Excerpted passage ->
Begin
Age's reply to seoul's original post was arrogant, but after seoul apologized for giving offense, the correct, mature, Christian response should have been 1) none taken, 2) apology accepted, or 3) nothing at all because it didn't need a reply. To continue it as long as it has only shows insecurity on both sides (yes I just called you both a bit insecure; since most people are I don't see that as much more of an insult than calling you normal and any arguing of this point will only prove that you are insecure about being seen as insecure ;)).

Anyway as to the original point:

I was another one of those smart kids. Even my college professors told me I was very bright. The thing people never understand is that I simply cannot understand what it means for people to be less intelligent or have a harder time retaining knowledge than I do. What is common knowledge in my head are things that I am so used to knowing that I assume everyone else knows them as well. I truly am astounded by the lack of figuring it out skills that many people have. This is the perspective and life experience I come from, not any intent to belittle people. I may well look at you in bafflement when you say you've never heard of that idea before and sometimes I know I have made people feel stupid (like the high school kid who didn't know what the word coil meant when he was taking his test). I like to think that I'm not of the class of people that seoul described since if you show an eagerness to learn I will gladly explain things to you.
End
What this exercise asks ->
**A)** List the numbered responses that the post calls correct after seoul's apology.
**B)** Retype the stretch of the post from "Age's reply to" through "as insecure ;)).".

Material supplied ->
Begin
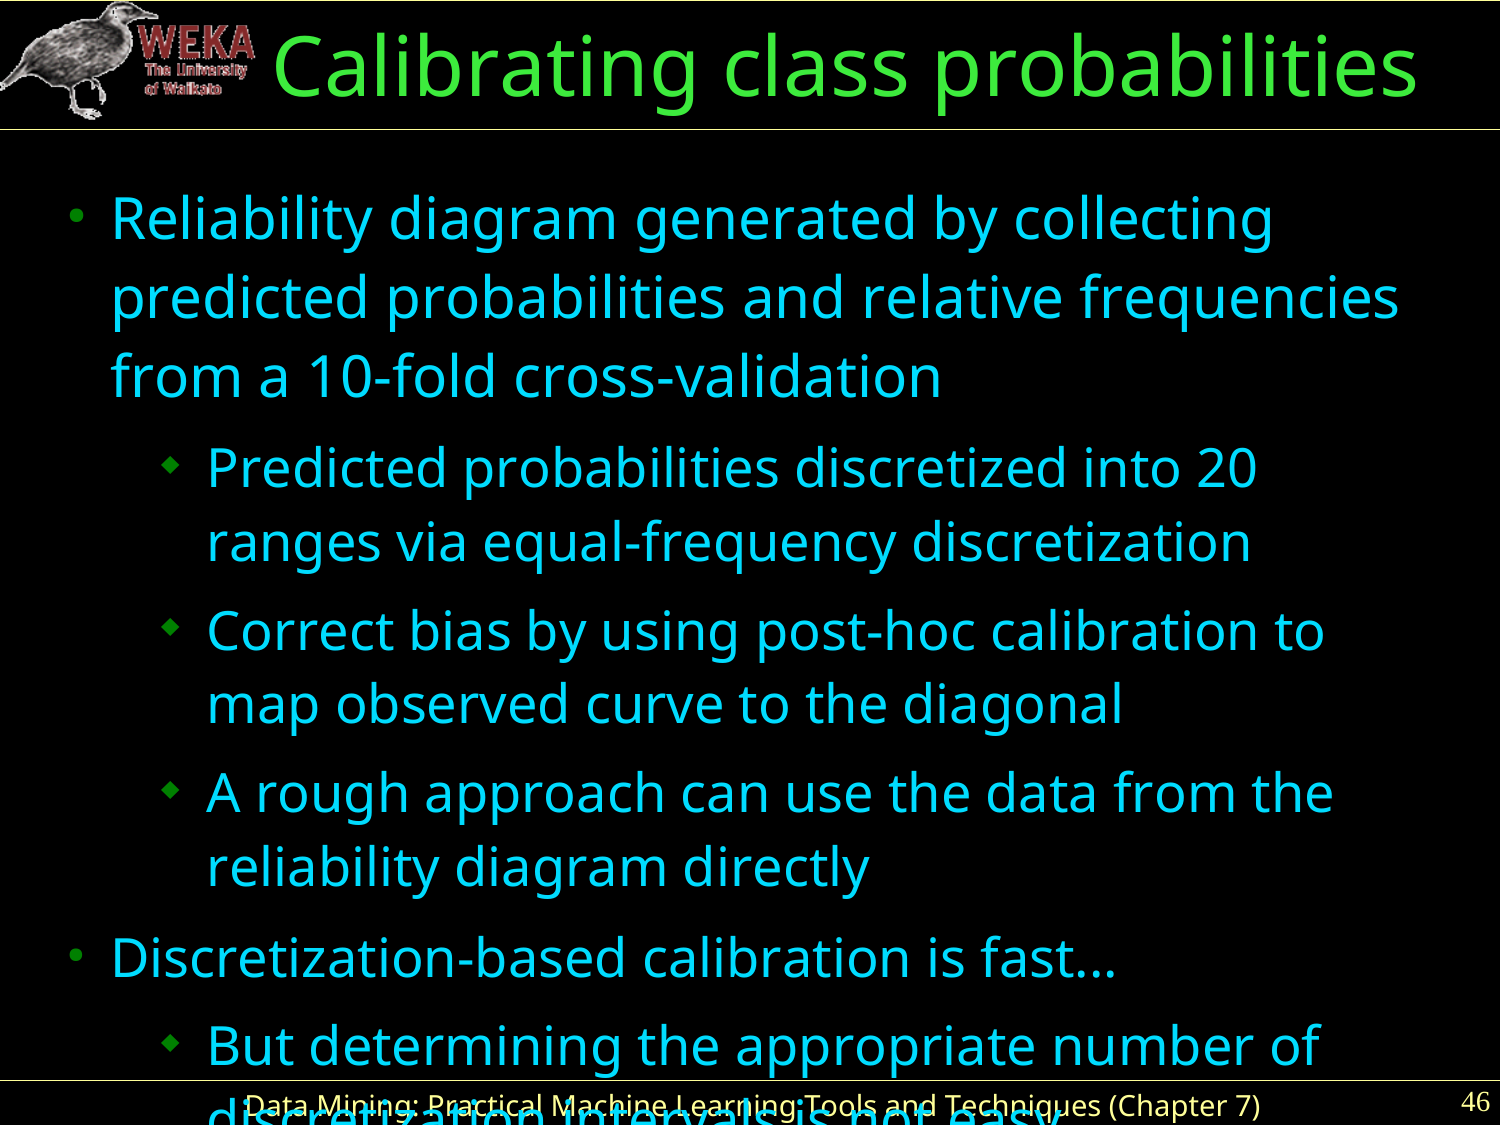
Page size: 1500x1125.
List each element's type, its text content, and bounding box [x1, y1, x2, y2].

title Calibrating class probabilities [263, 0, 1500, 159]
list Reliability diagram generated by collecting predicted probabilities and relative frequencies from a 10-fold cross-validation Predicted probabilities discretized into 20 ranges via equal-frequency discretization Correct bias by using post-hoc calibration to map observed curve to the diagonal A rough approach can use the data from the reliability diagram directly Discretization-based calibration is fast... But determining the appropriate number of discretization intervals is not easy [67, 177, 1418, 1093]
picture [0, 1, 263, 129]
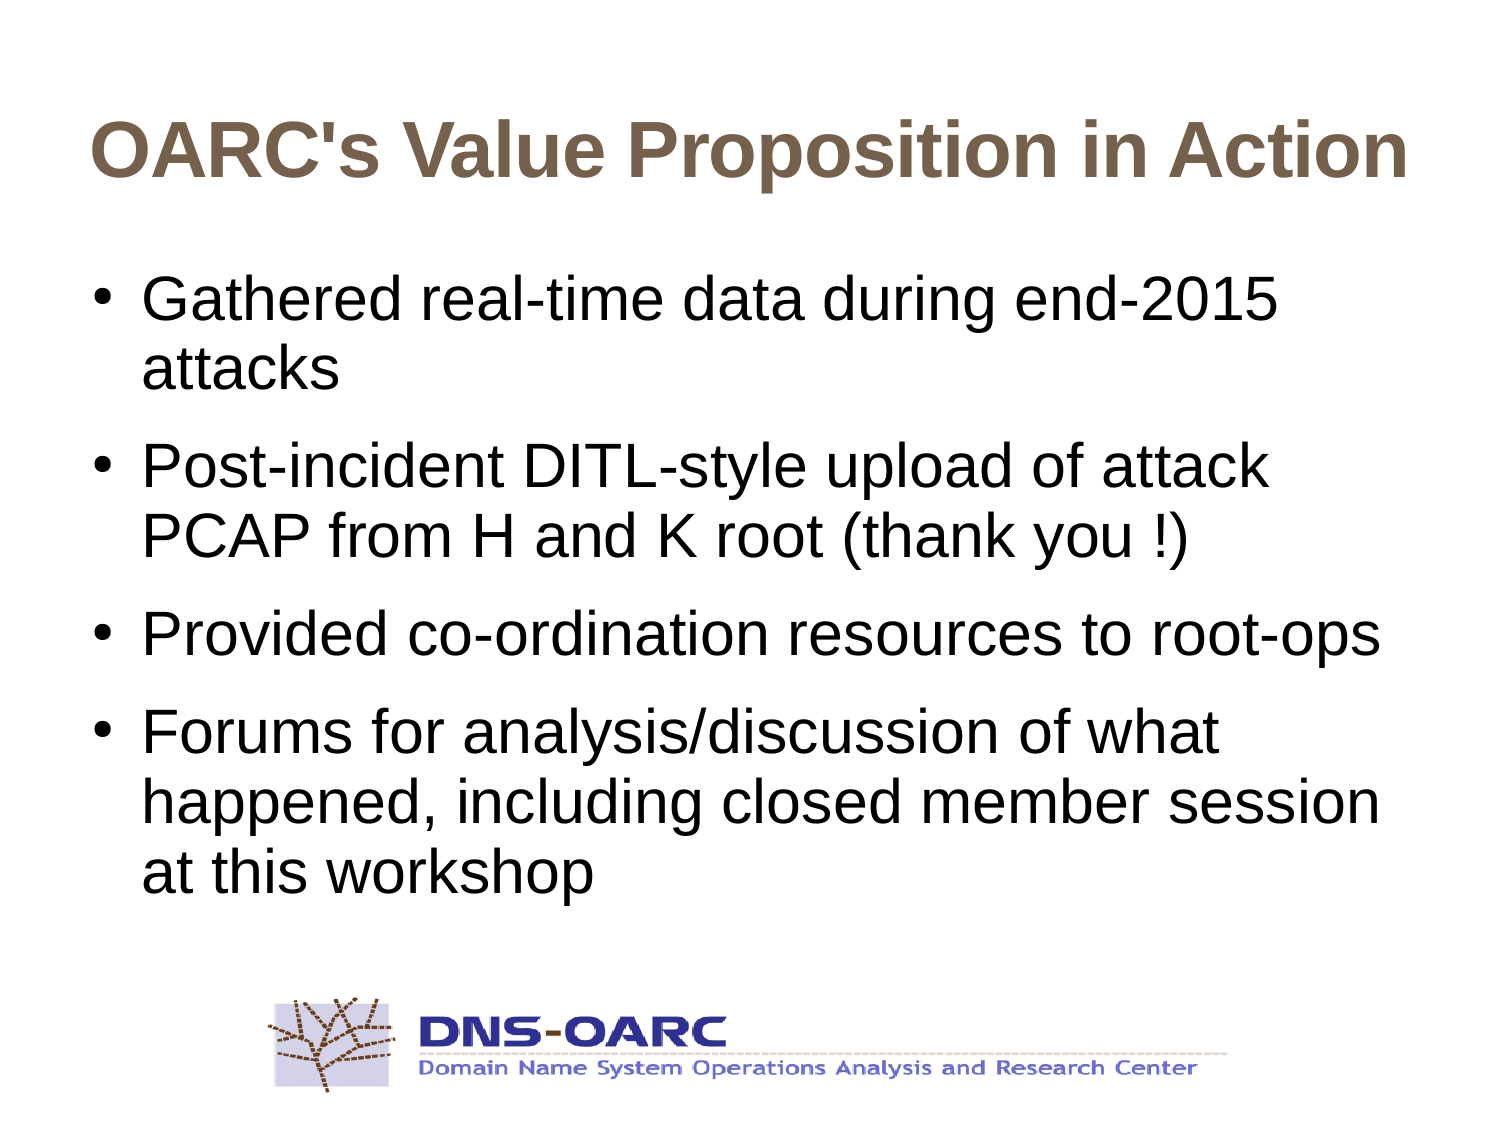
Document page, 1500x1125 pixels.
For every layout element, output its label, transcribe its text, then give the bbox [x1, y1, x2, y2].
End
The replies ->
**A)**
1) none taken
2) apology accepted
3) nothing at all

**B)**
Age's reply to seoul's original post was arrogant, but after seoul apologized for giving offense, the correct, mature, Christian response should have been 1) none taken, 2) apology accepted, or 3) nothing at all because it didn't need a reply. To continue it as long as it has only shows insecurity on both sides (yes I just called you both a bit insecure; since most people are I don't see that as much more of an insult than calling you normal and any arguing of this point will only prove that you are insecure about being seen as insecure ;)).